Their last was 2005's Oceans Apart on which, as always, the two shared joint credit for the songs they wrote and sang separately.
"In the long term it's meant that record companies haven't been able to get in and separate Robert from myself," McLennan told the Herald in 2002 when the band last played in Auckland.
"It's sort of unique, the idea of two distinct voices in the one group - it somehow seems to fit now more than it did."
The Go-Betweens were musical outsiders from the outset, at odds with pub-friendly Oz rock and skipped to Britain to further a career which barely rose above cult status. On this side of the Tasman, the band were recognised as fellow travellers to the Flying Nun groups emerging from Dunedin at the same time.
After the 1989 split, McLennan started a series of solo albums capturing his languid and literate songwriting against bolder arrangements than the spartan folk-rock of the Go-Betweens' recordings. His warmly received first two albums, Watershed and Fireboy, were produced by the then Australia-based Dave Dobbyn. The pair toured on both sides of the Tasman.

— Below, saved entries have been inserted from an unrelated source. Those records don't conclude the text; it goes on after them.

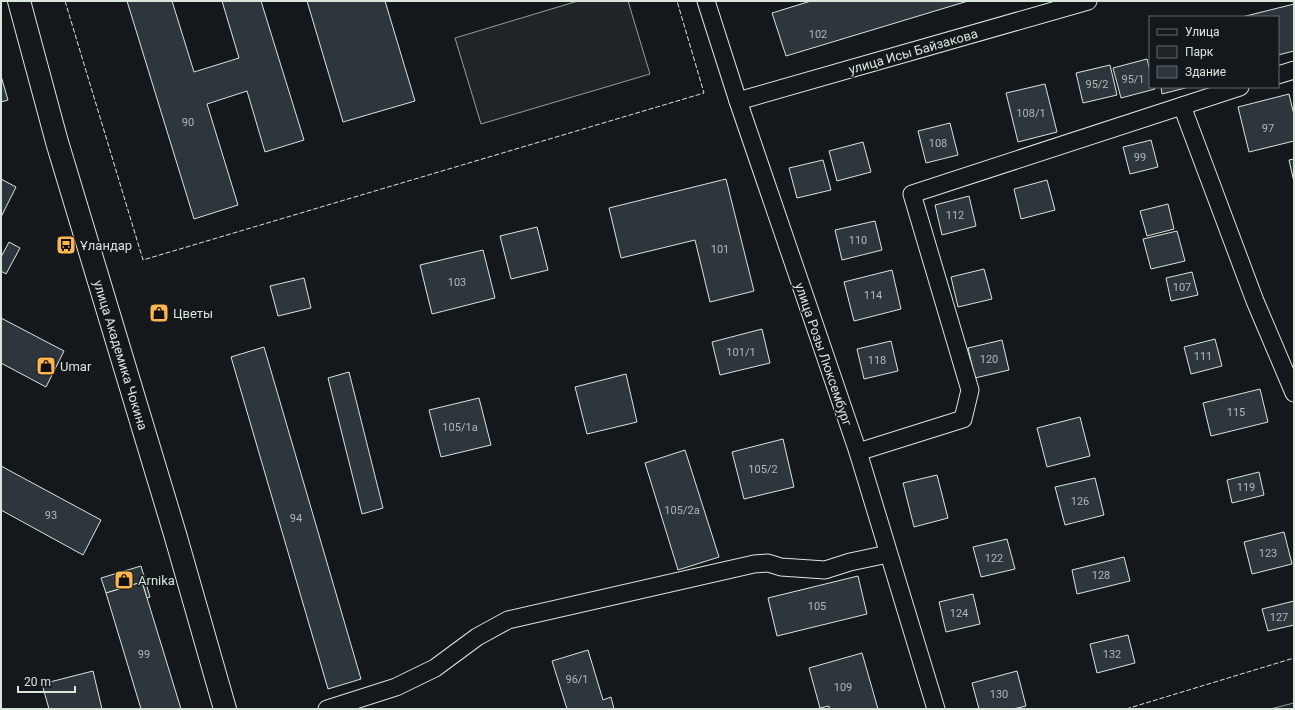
<svg xmlns="http://www.w3.org/2000/svg" width="1295" height="710" font-family="Roboto,sans-serif">
<style>
.green{fill:#202428;stroke:#939e99}
.building{fill:#2c363c;stroke:#d8e6dc}
.lines{fill:none;stroke-linecap:round;stroke-linejoin:round}
.minor-casing{stroke:#d8e6dc;stroke-width:19}
.secondary-casing{stroke:#d8e6dc;stroke-width:24}
.minor{stroke:#14181c;stroke-width:17}
.secondary{stroke:#14181c;stroke-width:22}
.fence{stroke:#d8e6dc;stroke-width:1;stroke-dasharray:5 2;stroke-linecap:butt}
.labels{text-anchor:middle;stroke-width:3;stroke-linejoin:round;paint-order:stroke}
.number-label{font-size:11px;fill:#adbab4}
.street-label{font-size:13px;fill:#d8e6dc;stroke:#14181c}
.poi-label{font-size:13px;fill:#d8e6dc;stroke:#14181c;text-anchor:start}
</style>
<rect width="100%" height="100%" fill="#14181c"/>
<!-- green -->
<g class="green">
<polygon points="578,1 628,1 650,74 481,124 455,38"/>
<polygon points="1294,703 1294,709 1270,709"/>
</g>
<!-- building -->
<g class="building">
<polygon points="127,1 172,1 194,72 239,58 222,1 261,1 304,140 265,152 247,91 207,104 238,205 194,219"/>
<polygon points="307,1 385,1 415,101 343,122"/>
<polygon points="811,1 968,1 786,56 772,13"/>
<polygon points="1294,4 1294,51 1278,55 1278,17 1242,17"/>
<polygon points="1147,59 1150,71 1150,87 1154,87 1155,89 1121,98 1113,68"/>
<polygon points="1110,65 1117,95 1083,103 1076,73"/>
<polygon points="1,76 8,100 1,102"/>
<polygon points="1045,84 1057,132 1018,142 1006,93"/>
<polygon points="1161,87 1189,87 1162,94"/>
<polygon points="1289,94 1294,115 1294,141 1249,152 1238,107"/>
<polygon points="950,123 958,155 926,163 918,131"/>
<polygon points="1151,140 1158,167 1130,174 1123,147"/>
<polygon points="863,142 871,172 837,181 829,151"/>
<polygon points="1294,159 1294,182 1289,160"/>
<polygon points="823,160 831,190 797,198 789,168"/>
<polygon points="1,179 16,187 1,217"/>
<polygon points="726,179 754,291 710,302 695,240 621,258 609,208"/>
<polygon points="1047,180 1055,210 1021,219 1014,189"/>
<polygon points="969,196 976,226 942,235 935,205"/>
<polygon points="1168,204 1174,229 1147,236 1140,211"/>
<polygon points="875,221 882,250 842,260 835,230"/>
<polygon points="537,227 548,270 511,279 500,236"/>
<polygon points="1177,231 1185,261 1151,269 1143,239"/>
<polygon points="9,242 20,248 6,274 1,271 1,257"/>
<polygon points="483,250 495,298 432,314 420,265"/>
<polygon points="984,269 992,299 958,307 951,277"/>
<polygon points="892,270 901,309 854,321 844,282"/>
<polygon points="1192,272 1198,295 1171,301 1166,278"/>
<polygon points="304,278 311,308 278,316 270,286"/>
<polygon points="1,318 64,351 46,387 1,363"/>
<polygon points="762,329 770,363 720,375 712,342"/>
<polygon points="1215,339 1222,366 1191,374 1184,347"/>
<polygon points="1002,340 1009,370 975,378 968,348"/>
<polygon points="891,341 898,371 864,379 857,349"/>
<polygon points="264,347 361,679 328,689 231,357"/>
<polygon points="349,372 383,508 362,514 328,378"/>
<polygon points="626,374 637,422 587,434 575,387"/>
<polygon points="1260,389 1268,422 1211,436 1203,403"/>
<polygon points="479,398 491,445 441,457 429,410"/>
<polygon points="1080,417 1090,456 1047,467 1037,428"/>
<polygon points="783,439 794,487 744,499 732,452"/>
<polygon points="685,450 719,557 678,570 645,463"/>
<polygon points="1,466 101,520 83,555 1,510"/>
<polygon points="1259,472 1264,495 1232,503 1227,480"/>
<polygon points="937,475 948,518 914,527 903,483"/>
<polygon points="1095,478 1104,515 1065,525 1055,487"/>
<polygon points="1284,532 1292,564 1252,574 1244,542"/>
<polygon points="1007,539 1015,569 981,577 973,547"/>
<polygon points="1124,557 1130,581 1077,594 1072,570"/>
<polygon points="141,566 150,597 147,598 142,582 106,593 101,578"/>
<polygon points="858,576 867,614 777,636 768,598"/>
<polygon points="142,582 147,598 181,709 141,709 106,593"/>
<polygon points="973,594 980,624 946,632 939,602"/>
<polygon points="1294,601 1294,625 1268,631 1262,609"/>
<polygon points="1128,635 1135,663 1097,673 1090,644"/>
<polygon points="588,650 603,700 611,697 614,709 567,709 552,661"/>
<polygon points="862,653 878,709 829,709 829,706 820,708 809,668"/>
<polygon points="93,671 102,709 49,709 42,684"/>
<polygon points="1017,671 1026,706 1013,709 979,709 972,683"/>
</g>
<g class="lines">
<!-- minor casing -->
<g class="minor-casing">
<g id="minor">
<polyline points="706,1 738,101 858,452 936,709"/>
<polyline points="1278,75 1294,70"/>
<polyline points="738,101 1088,1"/>
<polyline points="1182,106 1255,301 1294,393"/>
<polyline points="858,452 963,419 970,390 912,194 1240,87"/>
<polyline points="327,709 396,687 435,668 477,637 508,620 754,564 768,563 781,567 825,570 850,562 888,554"/>
</g>
</g>
<!-- secondary casing -->
<g class="secondary-casing">
<polyline id="secondary" points="19,1 57,142 175,534 225,709"/>
</g>
<!-- minor -->
<use href="#minor" class="minor"/>
<!-- secondary -->
<use href="#secondary" class="secondary"/>
<!-- fence -->
<g class="fence">
<polyline points="65,1 143,260 704,93 677,1"/>
<polyline points="1126,709 1294,658"/>
</g>
</g>
<!-- icons -->
<defs>
<g id="bus-square" transform="scale(1)"><rect x="-9" y="-9" width="18" height="18" rx="4" fill="#ffb74d" stroke="#14181c"/><path d="M-5-6H5V4H4V6H2V4H-2V6H-4V4H-5ZM-3.5-4V0h7V-4ZM-3.5 1.2v1.5H-2V1.2ZM2 1.2v1.5H3.5V1.2Z" fill="#111"/></g>
<g id="shop-square" transform="scale(1)"><rect x="-9" y="-9" width="18" height="18" rx="4" fill="#ffb74d" stroke="#14181c"/><path d="M-5-2.5h2.3a2.7 3.5 0 0 1 5.4 0H5L5.5 6h-11ZM-1.5-2.5h3a1.5 2.3 0 0 0-3 0Z" fill="#111"/></g>
</defs>
<g fill-rule="evenodd">
<use href="#bus-square" x="66" y="245"/>
<use href="#shop-square" x="159" y="313"/>
<use href="#shop-square" x="46" y="366"/>
<use href="#shop-square" x="124" y="580"/>
</g>
<g class="labels">
<!-- number labels -->
<g class="number-label">
<text x="818" y="38">102</text>
<text x="1133" y="83">95/1</text>
<text x="1097" y="88">95/2</text>
<text x="1031" y="117">108/1</text>
<text x="188" y="126">90</text>
<text x="1268" y="132">97</text>
<text x="938" y="147">108</text>
<text x="1140" y="161">99</text>
<text x="955" y="219">112</text>
<text x="858" y="244">110</text>
<text x="720" y="253">101</text>
<text x="457" y="286">103</text>
<text x="1182" y="291">107</text>
<text x="873" y="299">114</text>
<text x="741" y="356">101/1</text>
<text x="1203" y="360">111</text>
<text x="989" y="363">120</text>
<text x="877" y="364">118</text>
<text x="1236" y="416">115</text>
<text x="460" y="431">105/1а</text>
<text x="763" y="473">105/2</text>
<text x="1246" y="491">119</text>
<text x="1080" y="505">126</text>
<text x="682" y="514">105/2а</text>
<text x="51" y="519">93</text>
<text x="296" y="522">94</text>
<text x="1268" y="557">123</text>
<text x="994" y="562">122</text>
<text x="1101" y="579">128</text>
<text x="817" y="610">105</text>
<text x="959" y="617">124</text>
<text x="1279" y="621">127</text>
<text x="144" y="658">99</text>
<text x="1112" y="658">132</text>
<text x="577" y="683">96/1</text>
<text x="843" y="691">109</text>
<text x="999" y="698">130</text>
</g>
<!-- street labels -->
<g class="street-label">
<text transform="translate(913 51) rotate(-16)" y="5">улица Исы Байзакова</text>
<text transform="translate(824 354) rotate(71)" y="5">улица Розы Люксембург</text>
<text transform="translate(121 355) rotate(73)" y="5">улица Академика Чокина</text>
</g>
<!-- poi labels -->
<g class="poi-label">
<text x="80" y="250">Ұландар</text>
<text x="173" y="318">Цветы</text>
<text x="60" y="371">Umar</text>
<text x="138" y="585">Arnika</text>
</g>
</g>
<!-- border -->
<rect width="1295" height="710" fill="none" stroke="#d8e6dc" stroke-width="4"/>
<!-- legend -->
<rect x="1149" y="16" width="130" height="72" fill="#14181c" stroke="#626a69"/>
<rect x="1157" y="29" width="20" height="6" fill="#14181c" stroke="#626a69"/>
<text x="1185" y="36" font-size="12" fill="#d8e6dc">Улица</text>
<rect x="1157" y="46" width="20" height="12" fill="#202428" stroke="#626a69"/>
<text x="1185" y="56" font-size="12" fill="#d8e6dc">Парк</text>
<rect x="1157" y="66" width="20" height="12" fill="#2c363c" stroke="#626a69"/>
<text x="1185" y="76" font-size="12" fill="#d8e6dc">Здание</text>
<!-- scale -->
<path d="M18 686v6h57v-6" fill="none" stroke="#d8e6dc" stroke-width="2"/>
<text x="24" y="686" font-size="12" fill="#d8e6dc" stroke="#14181c" stroke-width="3" paint-order="stroke">20 m</text>
</svg>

"I can't imagine music in this part of the world without him in it," Dobbyn said.
Dobbyn remembers McLennan as a man who was constantly devouring books, a fan who sobbed in the dressing room the night the pair opened for Bob Dylan in Melbourne and Dylan was "terrible", and a fine conversationalist with an Oscar Wilde-like wit and a consummate songwriter.
"His songs like Cattle and Cane and Bachelor Kisses are among the best stuff that has come out of Australia on any level really. It's got a great filmic sense of place, great eye for detail, wryness, and really great words on a page."
McLennan is survived by his mother, sister, brother and girlfriend Emma.